**PROMPT**
Express the items below as a JSON list of strings, one string per line and no blank lines, starting at their first line and ending with the line containing "whether your approach suits certain".

(INFORMATION PROVIDED begins)

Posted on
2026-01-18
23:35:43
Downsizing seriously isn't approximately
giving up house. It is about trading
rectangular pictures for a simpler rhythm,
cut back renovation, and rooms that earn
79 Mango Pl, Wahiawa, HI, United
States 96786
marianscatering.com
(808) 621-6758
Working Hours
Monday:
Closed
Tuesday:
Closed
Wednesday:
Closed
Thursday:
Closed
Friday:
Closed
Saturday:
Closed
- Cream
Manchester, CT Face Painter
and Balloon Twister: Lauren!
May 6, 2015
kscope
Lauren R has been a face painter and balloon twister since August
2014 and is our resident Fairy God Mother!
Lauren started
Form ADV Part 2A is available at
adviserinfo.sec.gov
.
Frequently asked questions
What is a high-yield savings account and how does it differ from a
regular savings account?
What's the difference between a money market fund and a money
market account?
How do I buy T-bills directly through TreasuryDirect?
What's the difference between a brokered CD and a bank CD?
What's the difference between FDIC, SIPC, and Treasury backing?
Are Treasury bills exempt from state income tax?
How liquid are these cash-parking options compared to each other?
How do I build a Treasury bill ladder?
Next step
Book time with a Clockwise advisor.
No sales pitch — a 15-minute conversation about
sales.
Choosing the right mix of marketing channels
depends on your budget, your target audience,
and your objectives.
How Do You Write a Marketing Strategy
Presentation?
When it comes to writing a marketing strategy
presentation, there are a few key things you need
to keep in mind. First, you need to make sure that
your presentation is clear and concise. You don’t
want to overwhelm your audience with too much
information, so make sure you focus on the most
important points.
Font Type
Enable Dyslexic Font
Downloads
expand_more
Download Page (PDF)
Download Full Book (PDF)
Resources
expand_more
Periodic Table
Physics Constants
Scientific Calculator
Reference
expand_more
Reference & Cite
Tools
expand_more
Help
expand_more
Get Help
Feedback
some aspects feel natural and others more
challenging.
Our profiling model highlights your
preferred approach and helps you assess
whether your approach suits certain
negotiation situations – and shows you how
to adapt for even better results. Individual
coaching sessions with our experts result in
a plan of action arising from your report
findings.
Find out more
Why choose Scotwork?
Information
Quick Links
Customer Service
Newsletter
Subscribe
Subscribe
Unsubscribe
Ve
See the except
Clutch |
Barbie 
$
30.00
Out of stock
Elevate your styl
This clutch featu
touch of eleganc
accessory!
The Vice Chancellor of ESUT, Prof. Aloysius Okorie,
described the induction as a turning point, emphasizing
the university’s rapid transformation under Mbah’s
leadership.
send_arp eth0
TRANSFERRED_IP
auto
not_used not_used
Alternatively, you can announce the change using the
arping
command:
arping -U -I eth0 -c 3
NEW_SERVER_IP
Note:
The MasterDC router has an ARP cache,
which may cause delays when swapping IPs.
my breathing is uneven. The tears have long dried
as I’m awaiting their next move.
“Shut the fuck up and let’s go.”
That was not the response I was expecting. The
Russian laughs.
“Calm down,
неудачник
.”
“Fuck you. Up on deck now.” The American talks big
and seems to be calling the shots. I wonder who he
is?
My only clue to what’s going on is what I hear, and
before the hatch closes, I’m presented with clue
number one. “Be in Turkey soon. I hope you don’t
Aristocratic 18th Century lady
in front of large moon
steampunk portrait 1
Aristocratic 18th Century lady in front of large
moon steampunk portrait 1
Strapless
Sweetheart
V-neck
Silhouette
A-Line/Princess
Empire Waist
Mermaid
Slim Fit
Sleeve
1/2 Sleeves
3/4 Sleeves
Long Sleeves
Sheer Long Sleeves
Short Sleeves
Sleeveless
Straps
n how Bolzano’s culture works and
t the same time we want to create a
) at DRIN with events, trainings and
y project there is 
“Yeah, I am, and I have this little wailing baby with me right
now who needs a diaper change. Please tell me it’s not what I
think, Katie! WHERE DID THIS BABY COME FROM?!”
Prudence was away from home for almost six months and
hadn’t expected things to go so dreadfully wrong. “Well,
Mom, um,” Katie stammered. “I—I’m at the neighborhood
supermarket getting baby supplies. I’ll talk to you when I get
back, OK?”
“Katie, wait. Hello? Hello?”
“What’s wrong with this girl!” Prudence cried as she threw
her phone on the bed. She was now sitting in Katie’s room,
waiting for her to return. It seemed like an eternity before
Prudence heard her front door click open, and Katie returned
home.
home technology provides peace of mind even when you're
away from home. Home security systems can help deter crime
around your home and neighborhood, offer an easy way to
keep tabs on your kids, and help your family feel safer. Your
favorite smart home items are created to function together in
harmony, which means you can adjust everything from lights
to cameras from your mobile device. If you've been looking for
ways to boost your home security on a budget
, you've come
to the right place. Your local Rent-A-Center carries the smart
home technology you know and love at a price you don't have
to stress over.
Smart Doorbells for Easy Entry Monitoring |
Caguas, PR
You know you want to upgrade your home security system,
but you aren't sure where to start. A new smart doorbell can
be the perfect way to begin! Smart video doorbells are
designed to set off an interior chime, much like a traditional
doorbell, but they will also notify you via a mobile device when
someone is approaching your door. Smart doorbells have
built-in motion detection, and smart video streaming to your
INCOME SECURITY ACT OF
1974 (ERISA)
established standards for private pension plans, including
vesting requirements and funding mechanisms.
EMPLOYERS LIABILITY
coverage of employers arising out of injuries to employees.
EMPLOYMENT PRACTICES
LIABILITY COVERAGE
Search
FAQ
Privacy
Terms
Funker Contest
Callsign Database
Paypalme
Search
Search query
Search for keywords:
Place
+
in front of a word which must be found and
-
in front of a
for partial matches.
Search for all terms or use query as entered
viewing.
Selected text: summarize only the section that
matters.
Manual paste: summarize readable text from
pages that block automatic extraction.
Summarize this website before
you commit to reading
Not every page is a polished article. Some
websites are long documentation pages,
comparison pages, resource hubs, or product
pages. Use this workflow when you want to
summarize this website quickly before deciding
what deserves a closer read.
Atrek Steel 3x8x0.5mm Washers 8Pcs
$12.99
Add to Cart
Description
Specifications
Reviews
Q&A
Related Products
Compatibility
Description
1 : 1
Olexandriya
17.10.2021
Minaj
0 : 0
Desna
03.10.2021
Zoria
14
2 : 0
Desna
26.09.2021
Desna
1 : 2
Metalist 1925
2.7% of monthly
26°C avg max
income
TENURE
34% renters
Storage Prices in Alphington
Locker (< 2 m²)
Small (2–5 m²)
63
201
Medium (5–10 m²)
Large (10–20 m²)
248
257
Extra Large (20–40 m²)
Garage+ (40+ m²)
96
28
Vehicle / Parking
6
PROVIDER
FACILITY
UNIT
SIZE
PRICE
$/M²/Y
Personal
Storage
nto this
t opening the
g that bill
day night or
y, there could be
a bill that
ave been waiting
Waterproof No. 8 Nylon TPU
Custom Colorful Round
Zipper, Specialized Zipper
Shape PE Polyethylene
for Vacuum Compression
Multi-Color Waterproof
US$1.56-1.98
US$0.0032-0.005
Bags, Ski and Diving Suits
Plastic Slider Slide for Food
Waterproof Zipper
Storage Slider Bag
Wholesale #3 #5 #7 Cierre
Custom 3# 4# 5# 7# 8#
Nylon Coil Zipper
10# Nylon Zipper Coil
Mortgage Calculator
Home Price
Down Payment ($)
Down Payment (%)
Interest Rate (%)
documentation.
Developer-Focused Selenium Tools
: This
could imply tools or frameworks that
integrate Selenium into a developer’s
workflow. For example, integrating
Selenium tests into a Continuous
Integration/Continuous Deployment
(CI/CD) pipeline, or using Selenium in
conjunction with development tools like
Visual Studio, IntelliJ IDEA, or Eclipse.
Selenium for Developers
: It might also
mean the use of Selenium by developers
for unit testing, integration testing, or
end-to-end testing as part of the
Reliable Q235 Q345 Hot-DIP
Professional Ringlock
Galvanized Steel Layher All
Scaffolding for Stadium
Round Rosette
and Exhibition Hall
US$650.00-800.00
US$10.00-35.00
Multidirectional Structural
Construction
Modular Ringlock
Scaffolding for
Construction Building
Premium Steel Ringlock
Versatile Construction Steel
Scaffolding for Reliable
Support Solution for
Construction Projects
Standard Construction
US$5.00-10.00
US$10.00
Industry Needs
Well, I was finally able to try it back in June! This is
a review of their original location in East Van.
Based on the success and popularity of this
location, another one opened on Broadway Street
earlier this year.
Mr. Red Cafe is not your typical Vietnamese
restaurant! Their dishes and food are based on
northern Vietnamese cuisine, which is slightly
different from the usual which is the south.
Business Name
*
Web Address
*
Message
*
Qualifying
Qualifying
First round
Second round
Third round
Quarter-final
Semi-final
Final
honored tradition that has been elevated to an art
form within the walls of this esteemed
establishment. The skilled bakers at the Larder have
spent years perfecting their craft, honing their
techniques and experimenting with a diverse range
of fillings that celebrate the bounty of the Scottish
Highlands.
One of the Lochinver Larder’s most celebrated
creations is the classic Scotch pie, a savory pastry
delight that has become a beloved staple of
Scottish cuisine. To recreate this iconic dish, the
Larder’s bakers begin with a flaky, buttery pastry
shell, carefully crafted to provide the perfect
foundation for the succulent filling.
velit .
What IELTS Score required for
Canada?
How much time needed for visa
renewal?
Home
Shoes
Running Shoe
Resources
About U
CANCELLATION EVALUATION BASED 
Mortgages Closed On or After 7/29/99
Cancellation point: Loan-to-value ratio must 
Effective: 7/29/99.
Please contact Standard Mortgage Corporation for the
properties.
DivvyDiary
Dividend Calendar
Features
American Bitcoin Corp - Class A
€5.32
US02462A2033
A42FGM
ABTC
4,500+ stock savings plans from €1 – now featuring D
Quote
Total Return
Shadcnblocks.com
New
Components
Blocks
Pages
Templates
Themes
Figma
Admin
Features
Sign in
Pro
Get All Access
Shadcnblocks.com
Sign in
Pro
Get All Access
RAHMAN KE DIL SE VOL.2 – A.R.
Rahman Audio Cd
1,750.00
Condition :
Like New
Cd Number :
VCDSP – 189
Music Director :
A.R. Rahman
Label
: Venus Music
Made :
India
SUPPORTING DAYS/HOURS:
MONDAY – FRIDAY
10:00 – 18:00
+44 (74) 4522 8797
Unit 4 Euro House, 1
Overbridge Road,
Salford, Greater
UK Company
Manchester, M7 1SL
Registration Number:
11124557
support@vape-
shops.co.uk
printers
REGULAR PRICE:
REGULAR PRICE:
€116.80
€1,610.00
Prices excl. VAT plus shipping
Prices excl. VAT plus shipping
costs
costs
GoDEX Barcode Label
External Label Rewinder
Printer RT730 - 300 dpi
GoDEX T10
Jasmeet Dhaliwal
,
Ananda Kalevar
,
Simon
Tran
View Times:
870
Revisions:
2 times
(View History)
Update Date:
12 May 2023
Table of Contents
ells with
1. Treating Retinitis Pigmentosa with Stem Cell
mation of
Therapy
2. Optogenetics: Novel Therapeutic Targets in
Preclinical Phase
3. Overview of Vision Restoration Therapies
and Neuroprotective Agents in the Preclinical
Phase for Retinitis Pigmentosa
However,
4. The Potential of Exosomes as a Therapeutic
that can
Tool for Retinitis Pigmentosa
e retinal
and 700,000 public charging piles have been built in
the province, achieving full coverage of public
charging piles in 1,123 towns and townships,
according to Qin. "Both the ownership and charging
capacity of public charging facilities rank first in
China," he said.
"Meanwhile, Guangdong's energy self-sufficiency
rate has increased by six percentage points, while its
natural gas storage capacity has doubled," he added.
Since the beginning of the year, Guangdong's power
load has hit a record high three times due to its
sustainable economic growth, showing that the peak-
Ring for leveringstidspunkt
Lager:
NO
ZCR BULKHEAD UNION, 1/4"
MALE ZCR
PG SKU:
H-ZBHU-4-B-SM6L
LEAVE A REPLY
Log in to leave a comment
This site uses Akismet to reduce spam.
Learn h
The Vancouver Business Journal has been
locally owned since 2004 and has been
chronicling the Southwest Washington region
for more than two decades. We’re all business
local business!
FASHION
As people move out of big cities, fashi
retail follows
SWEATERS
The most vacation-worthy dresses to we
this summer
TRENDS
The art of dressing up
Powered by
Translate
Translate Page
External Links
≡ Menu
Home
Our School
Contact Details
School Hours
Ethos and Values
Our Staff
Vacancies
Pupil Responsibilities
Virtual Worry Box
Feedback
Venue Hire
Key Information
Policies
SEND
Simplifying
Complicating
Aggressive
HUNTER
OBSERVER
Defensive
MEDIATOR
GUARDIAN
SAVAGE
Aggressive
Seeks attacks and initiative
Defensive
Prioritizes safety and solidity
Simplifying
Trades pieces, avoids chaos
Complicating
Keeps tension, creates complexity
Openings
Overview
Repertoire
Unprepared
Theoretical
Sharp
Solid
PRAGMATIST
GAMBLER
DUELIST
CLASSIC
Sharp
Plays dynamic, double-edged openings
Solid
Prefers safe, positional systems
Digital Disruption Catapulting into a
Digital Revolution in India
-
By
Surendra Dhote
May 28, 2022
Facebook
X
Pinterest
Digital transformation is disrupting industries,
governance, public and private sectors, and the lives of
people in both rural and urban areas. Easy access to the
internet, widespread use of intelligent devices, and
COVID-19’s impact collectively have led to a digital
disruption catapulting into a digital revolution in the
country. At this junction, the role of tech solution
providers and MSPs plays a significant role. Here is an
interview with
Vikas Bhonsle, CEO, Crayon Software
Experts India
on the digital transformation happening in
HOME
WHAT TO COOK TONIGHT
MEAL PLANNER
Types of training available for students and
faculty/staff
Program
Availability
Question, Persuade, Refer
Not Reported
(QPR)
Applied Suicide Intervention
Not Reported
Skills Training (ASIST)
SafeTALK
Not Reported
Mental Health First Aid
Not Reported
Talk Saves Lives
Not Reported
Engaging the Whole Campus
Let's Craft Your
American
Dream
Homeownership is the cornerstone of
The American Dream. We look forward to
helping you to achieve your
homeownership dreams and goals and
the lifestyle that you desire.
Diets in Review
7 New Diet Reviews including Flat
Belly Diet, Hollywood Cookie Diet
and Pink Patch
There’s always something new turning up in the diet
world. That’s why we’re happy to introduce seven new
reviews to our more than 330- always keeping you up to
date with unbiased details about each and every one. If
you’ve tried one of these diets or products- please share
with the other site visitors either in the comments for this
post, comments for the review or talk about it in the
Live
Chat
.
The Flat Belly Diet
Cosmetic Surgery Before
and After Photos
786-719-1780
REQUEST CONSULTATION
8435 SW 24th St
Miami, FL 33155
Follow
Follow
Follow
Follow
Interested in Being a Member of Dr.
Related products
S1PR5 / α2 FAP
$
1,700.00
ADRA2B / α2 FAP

(INFORMATION PROVIDED ends)

**WRITTEN ANSWER**
[
  "Posted on",
  "2026-01-18",
  "23:35:43",
  "Downsizing seriously isn't approximately",
  "giving up house. It is about trading",
  "rectangular pictures for a simpler rhythm,",
  "cut back renovation, and rooms that earn",
  "79 Mango Pl, Wahiawa, HI, United",
  "States 96786",
  "marianscatering.com",
  "(808) 621-6758",
  "Working Hours",
  "Monday:",
  "Closed",
  "Tuesday:",
  "Closed",
  "Wednesday:",
  "Closed",
  "Thursday:",
  "Closed",
  "Friday:",
  "Closed",
  "Saturday:",
  "Closed",
  "- Cream",
  "Manchester, CT Face Painter",
  "and Balloon Twister: Lauren!",
  "May 6, 2015",
  "kscope",
  "Lauren R has been a face painter and balloon twister since August",
  "2014 and is our resident Fairy God Mother!",
  "Lauren started",
  "Form ADV Part 2A is available at",
  "adviserinfo.sec.gov",
  ".",
  "Frequently asked questions",
  "What is a high-yield savings account and how does it differ from a",
  "regular savings account?",
  "What's the difference between a money market fund and a money",
  "market account?",
  "How do I buy T-bills directly through TreasuryDirect?",
  "What's the difference between a brokered CD and a bank CD?",
  "What's the difference between FDIC, SIPC, and Treasury backing?",
  "Are Treasury bills exempt from state income tax?",
  "How liquid are these cash-parking options compared to each other?",
  "How do I build a Treasury bill ladder?",
  "Next step",
  "Book time with a Clockwise advisor.",
  "No sales pitch — a 15-minute conversation about",
  "sales.",
  "Choosing the right mix of marketing channels",
  "depends on your budget, your target audience,",
  "and your objectives.",
  "How Do You Write a Marketing Strategy",
  "Presentation?",
  "When it comes to writing a marketing strategy",
  "presentation, there are a few key things you need",
  "to keep in mind. First, you need to make sure that",
  "your presentation is clear and concise. You don’t",
  "want to overwhelm your audience with too much",
  "information, so make sure you focus on the most",
  "important points.",
  "Font Type",
  "Enable Dyslexic Font",
  "Downloads",
  "expand_more",
  "Download Page (PDF)",
  "Download Full Book (PDF)",
  "Resources",
  "expand_more",
  "Periodic Table",
  "Physics Constants",
  "Scientific Calculator",
  "Reference",
  "expand_more",
  "Reference & Cite",
  "Tools",
  "expand_more",
  "Help",
  "expand_more",
  "Get Help",
  "Feedback",
  "some aspects feel natural and others more",
  "challenging.",
  "Our profiling model highlights your",
  "preferred approach and helps you assess",
  "whether your approach suits certain"
]